Collected data entries
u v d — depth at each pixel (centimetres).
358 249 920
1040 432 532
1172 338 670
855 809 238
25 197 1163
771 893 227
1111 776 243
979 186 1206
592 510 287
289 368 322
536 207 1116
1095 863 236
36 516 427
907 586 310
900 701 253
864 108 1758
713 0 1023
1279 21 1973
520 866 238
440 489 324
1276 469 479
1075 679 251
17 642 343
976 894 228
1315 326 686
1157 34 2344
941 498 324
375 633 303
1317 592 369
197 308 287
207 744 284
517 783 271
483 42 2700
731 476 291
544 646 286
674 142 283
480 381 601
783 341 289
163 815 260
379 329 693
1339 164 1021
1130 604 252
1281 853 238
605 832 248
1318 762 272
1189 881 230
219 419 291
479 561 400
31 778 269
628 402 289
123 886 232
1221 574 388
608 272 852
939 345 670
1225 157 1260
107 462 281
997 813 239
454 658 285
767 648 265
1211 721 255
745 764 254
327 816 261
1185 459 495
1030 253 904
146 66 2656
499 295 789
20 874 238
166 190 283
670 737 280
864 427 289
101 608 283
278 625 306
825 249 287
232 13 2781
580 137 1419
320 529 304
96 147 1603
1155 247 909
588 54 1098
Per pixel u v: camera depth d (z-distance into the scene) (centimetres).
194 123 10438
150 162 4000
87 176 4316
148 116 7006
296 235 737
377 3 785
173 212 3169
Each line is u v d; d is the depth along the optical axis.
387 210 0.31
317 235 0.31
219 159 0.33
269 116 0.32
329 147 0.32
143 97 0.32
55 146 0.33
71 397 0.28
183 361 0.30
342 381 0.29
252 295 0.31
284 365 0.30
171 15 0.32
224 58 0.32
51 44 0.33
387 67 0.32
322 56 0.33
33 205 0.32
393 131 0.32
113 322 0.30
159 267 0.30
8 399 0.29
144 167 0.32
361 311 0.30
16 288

-- EXERCISE AIM --
Exact repetition of every record is required.

-- THE COMPLETED TASK --
u v d — depth at each pixel (centimetres).
358 249 920
1040 432 532
1172 338 670
855 809 238
25 197 1163
771 893 227
1111 776 243
979 186 1206
592 510 287
289 368 322
536 207 1116
1095 863 236
36 516 427
907 586 310
900 701 253
864 108 1758
713 0 1023
1279 21 1973
520 866 238
440 489 324
1276 469 479
1075 679 251
17 642 343
976 894 228
1315 326 686
1157 34 2344
941 498 324
375 633 303
1317 592 369
197 308 287
207 744 284
517 783 271
483 42 2700
731 476 291
544 646 286
674 142 283
480 381 601
783 341 289
163 815 260
379 329 693
1339 164 1021
1130 604 252
1281 853 238
605 832 248
1318 762 272
1189 881 230
219 419 291
479 561 400
31 778 269
628 402 289
123 886 232
1221 574 388
608 272 852
939 345 670
1225 157 1260
107 462 281
997 813 239
454 658 285
767 648 265
1211 721 255
745 764 254
327 816 261
1185 459 495
1030 253 904
146 66 2656
499 295 789
20 874 238
166 190 283
670 737 280
864 427 289
101 608 283
278 625 306
825 249 287
232 13 2781
580 137 1419
320 529 304
96 147 1603
1155 247 909
588 54 1098
Per pixel u v: camera depth d (z-distance into the scene) (centimetres).
194 123 10438
150 162 4000
87 176 4316
148 116 7006
296 235 737
377 3 785
173 212 3169
Each line is u v d; d is the depth along the optical axis.
387 210 0.31
317 235 0.31
219 159 0.33
269 116 0.32
329 147 0.32
143 97 0.32
55 146 0.33
71 397 0.28
183 361 0.30
342 381 0.29
252 295 0.31
284 365 0.30
171 15 0.32
224 58 0.32
51 44 0.33
387 67 0.32
322 56 0.33
33 205 0.32
393 131 0.32
113 322 0.30
159 267 0.30
8 399 0.29
144 167 0.32
361 311 0.30
16 288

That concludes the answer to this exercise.